Costa no estaba riñéndola. Era una reprensión de amante.

– ¿No quieres al pequeño, Costa? -dijo Ethel-. ¿No es eso lo que tú querías?

Costa no supo qué responder.

– Fueron hombres decentes -prosiguió Ethel-. Todos ellos. Amigos. Todos de mi agrado. Pero tú eres el único a quien quise.

Ethel se acercó más a él, el cuerpo de ella entre las rodillas de él.

– Te di nueve meses de mi vida, Costa -dijo. Agotada, dejó caer la cabeza sobre la rodilla de él-. Ya no puedo seguir hablando de todo esto. -Sintió escalofríos y temblores en el cuerpo.- Maldita sea -dijo mientras comenzaba a llorar-, yo no quería que esto sucediera.

Costa le acercó más a él y su voz era dulce.

– Ahora yo te protejo -dijo-. Tú haces lo que yo diga y yo te protejo. -Acarició su cabello.- Quizá, corno dices, lo has hecho porque todos te gustaban. A lo mejor esta vez es la verdad.

Lo que hizo que Etheí llorase más fuertemente, ante el intento de Costa de comprender lo que había sucedido según ella se justificaba.

– Quizá tú no eres chica en quien podamos confiar en ese aspecto -dijo Costa-. Quizá tú necesitas que alguien te vigile todo el tiempo.

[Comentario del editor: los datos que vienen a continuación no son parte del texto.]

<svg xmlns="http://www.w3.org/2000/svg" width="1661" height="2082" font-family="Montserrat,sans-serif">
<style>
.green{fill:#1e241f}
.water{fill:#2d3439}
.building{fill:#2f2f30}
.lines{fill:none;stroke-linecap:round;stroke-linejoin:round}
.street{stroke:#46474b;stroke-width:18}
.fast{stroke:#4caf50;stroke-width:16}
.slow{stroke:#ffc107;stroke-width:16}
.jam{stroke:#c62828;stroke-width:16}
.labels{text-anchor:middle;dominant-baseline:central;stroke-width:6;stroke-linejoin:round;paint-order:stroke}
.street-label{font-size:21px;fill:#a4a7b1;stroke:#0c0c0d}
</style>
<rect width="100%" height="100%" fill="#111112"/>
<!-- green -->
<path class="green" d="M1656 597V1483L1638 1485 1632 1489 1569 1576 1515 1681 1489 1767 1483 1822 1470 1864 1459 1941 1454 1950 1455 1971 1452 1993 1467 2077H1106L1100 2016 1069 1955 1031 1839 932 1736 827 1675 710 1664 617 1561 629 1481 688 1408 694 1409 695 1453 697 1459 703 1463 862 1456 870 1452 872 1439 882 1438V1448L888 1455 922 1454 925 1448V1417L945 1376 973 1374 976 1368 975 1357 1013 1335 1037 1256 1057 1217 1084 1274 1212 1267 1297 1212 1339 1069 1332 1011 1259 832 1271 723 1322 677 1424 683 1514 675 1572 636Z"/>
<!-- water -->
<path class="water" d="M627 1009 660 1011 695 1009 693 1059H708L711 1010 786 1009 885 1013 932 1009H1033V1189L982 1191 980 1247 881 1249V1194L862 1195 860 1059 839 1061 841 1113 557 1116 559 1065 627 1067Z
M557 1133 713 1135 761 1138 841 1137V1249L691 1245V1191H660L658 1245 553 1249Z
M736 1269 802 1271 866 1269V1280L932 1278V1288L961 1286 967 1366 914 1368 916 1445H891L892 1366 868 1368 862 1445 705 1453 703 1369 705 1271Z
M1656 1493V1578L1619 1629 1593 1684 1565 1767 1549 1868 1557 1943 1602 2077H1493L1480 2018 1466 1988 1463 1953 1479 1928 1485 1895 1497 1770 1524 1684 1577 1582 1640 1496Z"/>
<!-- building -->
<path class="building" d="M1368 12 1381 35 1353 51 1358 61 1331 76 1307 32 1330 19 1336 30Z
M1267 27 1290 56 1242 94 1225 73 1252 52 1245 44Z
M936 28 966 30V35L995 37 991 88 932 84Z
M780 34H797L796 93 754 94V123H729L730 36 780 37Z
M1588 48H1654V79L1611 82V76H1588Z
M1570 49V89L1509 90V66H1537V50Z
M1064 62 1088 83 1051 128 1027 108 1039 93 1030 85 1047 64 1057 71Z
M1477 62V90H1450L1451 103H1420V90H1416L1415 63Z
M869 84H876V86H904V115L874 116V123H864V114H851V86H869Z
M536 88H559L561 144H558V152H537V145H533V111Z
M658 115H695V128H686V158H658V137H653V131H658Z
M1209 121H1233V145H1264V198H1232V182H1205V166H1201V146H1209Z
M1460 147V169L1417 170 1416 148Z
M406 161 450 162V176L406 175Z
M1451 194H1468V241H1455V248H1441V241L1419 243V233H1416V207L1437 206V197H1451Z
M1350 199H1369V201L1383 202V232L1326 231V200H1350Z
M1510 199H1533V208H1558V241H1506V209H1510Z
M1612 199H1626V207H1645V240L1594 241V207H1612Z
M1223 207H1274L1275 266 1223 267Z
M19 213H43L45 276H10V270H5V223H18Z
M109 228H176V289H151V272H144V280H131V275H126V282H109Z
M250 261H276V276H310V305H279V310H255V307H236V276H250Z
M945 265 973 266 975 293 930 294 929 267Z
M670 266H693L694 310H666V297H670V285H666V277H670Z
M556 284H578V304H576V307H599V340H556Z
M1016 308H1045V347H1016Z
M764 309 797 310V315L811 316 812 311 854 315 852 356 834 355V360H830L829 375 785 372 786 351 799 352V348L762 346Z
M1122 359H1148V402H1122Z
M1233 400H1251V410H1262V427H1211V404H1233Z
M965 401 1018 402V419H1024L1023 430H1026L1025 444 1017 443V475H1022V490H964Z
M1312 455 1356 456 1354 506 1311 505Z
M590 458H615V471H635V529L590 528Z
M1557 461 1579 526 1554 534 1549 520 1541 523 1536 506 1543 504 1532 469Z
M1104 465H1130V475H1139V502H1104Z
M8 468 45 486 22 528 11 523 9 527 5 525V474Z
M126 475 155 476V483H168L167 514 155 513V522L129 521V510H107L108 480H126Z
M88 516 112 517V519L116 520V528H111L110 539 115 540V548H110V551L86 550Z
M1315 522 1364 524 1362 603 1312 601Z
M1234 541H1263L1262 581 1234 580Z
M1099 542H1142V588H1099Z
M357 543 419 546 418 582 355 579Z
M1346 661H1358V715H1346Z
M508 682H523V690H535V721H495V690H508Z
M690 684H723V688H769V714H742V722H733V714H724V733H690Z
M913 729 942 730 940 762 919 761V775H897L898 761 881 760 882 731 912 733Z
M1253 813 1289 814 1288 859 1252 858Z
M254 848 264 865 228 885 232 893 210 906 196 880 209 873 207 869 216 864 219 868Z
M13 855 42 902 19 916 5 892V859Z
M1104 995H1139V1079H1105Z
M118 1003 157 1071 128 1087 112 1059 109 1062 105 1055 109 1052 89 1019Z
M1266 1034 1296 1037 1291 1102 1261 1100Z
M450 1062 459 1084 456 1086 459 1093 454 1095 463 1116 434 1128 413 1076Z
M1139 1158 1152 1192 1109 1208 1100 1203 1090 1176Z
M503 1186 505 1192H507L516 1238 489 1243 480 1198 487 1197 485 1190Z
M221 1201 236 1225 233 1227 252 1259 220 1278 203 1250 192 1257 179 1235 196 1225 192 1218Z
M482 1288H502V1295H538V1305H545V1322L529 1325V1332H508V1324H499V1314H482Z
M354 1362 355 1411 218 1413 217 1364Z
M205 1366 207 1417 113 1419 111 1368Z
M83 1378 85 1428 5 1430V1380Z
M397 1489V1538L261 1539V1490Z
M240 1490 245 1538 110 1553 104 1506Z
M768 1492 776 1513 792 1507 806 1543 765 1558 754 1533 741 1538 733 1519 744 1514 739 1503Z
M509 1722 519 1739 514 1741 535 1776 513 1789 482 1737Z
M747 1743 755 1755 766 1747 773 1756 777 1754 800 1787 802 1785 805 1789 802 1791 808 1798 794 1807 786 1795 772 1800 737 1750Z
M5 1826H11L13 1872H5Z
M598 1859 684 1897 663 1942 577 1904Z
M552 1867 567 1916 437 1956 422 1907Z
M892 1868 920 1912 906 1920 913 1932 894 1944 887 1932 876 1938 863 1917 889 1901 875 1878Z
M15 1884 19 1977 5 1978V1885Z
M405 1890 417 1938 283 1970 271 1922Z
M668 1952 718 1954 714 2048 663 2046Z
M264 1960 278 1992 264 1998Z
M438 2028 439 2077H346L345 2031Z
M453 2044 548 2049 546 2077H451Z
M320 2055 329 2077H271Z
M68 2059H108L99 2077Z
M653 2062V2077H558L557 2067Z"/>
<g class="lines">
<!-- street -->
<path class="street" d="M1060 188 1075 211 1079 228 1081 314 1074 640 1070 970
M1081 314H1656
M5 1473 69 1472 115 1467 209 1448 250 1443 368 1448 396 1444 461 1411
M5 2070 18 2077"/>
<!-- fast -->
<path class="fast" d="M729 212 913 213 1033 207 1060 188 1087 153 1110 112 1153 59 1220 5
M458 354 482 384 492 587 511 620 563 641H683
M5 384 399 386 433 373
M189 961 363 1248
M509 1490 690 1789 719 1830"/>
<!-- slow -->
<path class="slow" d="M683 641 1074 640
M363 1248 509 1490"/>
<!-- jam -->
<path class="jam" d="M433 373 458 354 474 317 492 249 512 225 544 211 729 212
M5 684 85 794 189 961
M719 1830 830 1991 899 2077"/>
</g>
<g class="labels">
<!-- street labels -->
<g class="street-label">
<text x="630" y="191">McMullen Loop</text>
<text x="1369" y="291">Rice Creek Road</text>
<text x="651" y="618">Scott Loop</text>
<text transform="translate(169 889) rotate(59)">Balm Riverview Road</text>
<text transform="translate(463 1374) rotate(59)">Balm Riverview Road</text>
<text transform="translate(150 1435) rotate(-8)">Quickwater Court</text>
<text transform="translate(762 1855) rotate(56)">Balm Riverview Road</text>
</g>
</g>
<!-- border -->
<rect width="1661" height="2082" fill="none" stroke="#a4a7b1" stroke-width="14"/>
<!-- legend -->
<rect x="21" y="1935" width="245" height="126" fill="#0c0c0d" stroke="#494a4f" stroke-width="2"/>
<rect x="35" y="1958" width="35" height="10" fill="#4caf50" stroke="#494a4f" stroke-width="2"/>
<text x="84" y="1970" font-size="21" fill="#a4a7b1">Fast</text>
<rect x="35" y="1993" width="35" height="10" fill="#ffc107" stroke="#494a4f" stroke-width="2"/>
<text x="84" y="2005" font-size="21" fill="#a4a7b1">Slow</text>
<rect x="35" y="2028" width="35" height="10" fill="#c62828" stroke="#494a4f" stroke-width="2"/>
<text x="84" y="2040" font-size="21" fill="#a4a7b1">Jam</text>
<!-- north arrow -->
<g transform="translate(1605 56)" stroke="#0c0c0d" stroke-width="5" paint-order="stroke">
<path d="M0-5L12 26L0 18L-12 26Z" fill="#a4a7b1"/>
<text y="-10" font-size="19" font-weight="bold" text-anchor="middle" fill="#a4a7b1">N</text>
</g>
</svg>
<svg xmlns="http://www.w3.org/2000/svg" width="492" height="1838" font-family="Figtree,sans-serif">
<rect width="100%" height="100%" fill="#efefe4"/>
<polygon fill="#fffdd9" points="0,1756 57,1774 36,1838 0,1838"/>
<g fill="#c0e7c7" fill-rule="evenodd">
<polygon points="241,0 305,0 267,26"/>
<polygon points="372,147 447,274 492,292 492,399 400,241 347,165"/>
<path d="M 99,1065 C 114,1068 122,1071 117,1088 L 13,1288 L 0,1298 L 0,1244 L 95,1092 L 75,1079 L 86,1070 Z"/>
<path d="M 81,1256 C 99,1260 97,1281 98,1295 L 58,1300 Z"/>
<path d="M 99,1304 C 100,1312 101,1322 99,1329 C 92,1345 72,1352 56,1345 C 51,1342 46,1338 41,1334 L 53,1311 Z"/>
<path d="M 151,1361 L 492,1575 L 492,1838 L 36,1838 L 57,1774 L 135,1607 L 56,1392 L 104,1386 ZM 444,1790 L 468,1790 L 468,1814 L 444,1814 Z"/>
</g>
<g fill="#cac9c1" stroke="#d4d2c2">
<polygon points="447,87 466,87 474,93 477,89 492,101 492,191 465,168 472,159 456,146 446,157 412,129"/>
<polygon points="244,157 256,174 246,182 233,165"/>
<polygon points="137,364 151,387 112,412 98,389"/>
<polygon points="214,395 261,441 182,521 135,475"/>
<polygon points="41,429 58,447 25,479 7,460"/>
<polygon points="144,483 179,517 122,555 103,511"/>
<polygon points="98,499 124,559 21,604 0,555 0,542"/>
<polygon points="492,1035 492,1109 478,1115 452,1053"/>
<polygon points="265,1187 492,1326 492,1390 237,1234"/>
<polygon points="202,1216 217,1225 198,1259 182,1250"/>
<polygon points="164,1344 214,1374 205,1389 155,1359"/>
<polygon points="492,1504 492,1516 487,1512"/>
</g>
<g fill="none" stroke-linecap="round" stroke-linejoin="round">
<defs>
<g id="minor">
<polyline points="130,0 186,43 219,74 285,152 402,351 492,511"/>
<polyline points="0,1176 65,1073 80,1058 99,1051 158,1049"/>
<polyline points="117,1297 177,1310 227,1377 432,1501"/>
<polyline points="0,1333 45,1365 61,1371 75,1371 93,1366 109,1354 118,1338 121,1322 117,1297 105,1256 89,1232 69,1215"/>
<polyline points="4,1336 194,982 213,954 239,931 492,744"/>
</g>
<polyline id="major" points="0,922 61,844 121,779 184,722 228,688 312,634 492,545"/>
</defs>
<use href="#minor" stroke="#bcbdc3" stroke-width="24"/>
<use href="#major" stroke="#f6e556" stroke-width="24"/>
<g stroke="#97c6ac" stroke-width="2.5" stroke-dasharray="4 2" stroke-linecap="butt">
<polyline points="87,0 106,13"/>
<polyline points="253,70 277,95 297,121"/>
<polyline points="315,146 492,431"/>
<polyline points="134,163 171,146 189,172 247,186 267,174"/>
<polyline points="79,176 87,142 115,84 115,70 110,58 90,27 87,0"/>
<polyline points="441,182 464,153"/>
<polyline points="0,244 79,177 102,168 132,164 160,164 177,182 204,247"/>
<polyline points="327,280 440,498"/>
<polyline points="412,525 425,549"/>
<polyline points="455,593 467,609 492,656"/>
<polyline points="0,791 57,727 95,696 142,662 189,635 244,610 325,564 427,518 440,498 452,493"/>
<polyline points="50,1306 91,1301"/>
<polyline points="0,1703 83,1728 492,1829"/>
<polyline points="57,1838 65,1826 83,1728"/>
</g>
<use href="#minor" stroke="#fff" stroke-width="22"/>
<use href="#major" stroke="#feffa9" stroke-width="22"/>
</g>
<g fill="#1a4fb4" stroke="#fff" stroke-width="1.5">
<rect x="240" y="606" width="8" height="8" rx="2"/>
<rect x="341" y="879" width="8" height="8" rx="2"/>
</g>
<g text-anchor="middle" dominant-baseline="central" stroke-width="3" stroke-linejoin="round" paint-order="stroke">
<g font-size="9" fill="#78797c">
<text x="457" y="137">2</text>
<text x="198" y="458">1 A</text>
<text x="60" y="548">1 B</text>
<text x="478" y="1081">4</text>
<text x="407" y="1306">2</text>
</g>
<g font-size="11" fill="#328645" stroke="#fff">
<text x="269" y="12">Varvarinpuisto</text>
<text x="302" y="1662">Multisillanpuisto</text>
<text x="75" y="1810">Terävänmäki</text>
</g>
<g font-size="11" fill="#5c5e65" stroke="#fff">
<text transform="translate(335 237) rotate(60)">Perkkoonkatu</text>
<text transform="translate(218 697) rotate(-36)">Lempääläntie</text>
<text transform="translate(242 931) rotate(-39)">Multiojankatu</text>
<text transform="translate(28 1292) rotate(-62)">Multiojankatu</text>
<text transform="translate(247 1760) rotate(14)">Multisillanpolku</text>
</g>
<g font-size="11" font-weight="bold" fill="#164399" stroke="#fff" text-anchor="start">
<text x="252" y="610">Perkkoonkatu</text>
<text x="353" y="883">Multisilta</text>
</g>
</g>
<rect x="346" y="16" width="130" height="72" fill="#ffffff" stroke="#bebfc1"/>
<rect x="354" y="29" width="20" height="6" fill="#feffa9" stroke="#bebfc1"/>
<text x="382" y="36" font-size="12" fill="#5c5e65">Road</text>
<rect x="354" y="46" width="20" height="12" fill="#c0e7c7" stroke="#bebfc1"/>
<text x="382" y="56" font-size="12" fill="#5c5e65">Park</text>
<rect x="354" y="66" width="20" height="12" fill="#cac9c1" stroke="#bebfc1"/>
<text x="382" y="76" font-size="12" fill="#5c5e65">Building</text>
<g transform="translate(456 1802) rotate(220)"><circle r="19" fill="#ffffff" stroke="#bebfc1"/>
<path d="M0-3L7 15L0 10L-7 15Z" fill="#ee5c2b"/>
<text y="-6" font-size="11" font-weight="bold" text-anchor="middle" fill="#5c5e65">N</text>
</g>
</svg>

– Quizá -confirmó ella, con el deseo de admitir cualquier cosa. Y añadió-: También lo hice por mí. Para liberarme de todos vosotros. Y esto es lo que quiero hacer ahora. Por eso voy a marcharme. ¿Me estás escuchando? He dicho que me voy a ir.

Si Ethel esperaba que esto llegara hasta el viejo, se equivocó.

– No entiendo lo que me dices -dijo Costa-. Pero ahora no importa. Estáte quieta. Así. Mírame.

Y ella lo hizo.

– No llores más. Yo te cuidaré ahora.

Costa le besó las mejillas, húmedas por las lágrimas.

– Voy a marcharme -repitió Ethel-. Por favor, por favor, trata de entender eso.

– No vas a ninguna parte -dijo Costa. Y le cubría de besos todo el rostro-. No hay razón de huir. Yo estoy aquí. Tú estás conmigo. Segura. Me perteneces.

Ethel se dio cuenta de que él no la había oído… o no había podido… o no había querido.

Fue en ese momento cuando se decidió.

Lo único que podía hacer era lo que siempre había hecho… no tratar de explicar lo que iba a hacer, sino hacerlo simplemente, desaparecer sin una explicación, sin dejar ninguna pista sobre adonde iba, ni una nota explicando el porqué.

No le quedaban fuerzas para hacer otra cosa sino desaparecer. En el rostro de Costa no había comprensión en aquel momento. Ethel vio en él únicamente lo que había visto tantas veces en tantísimos otros rostros.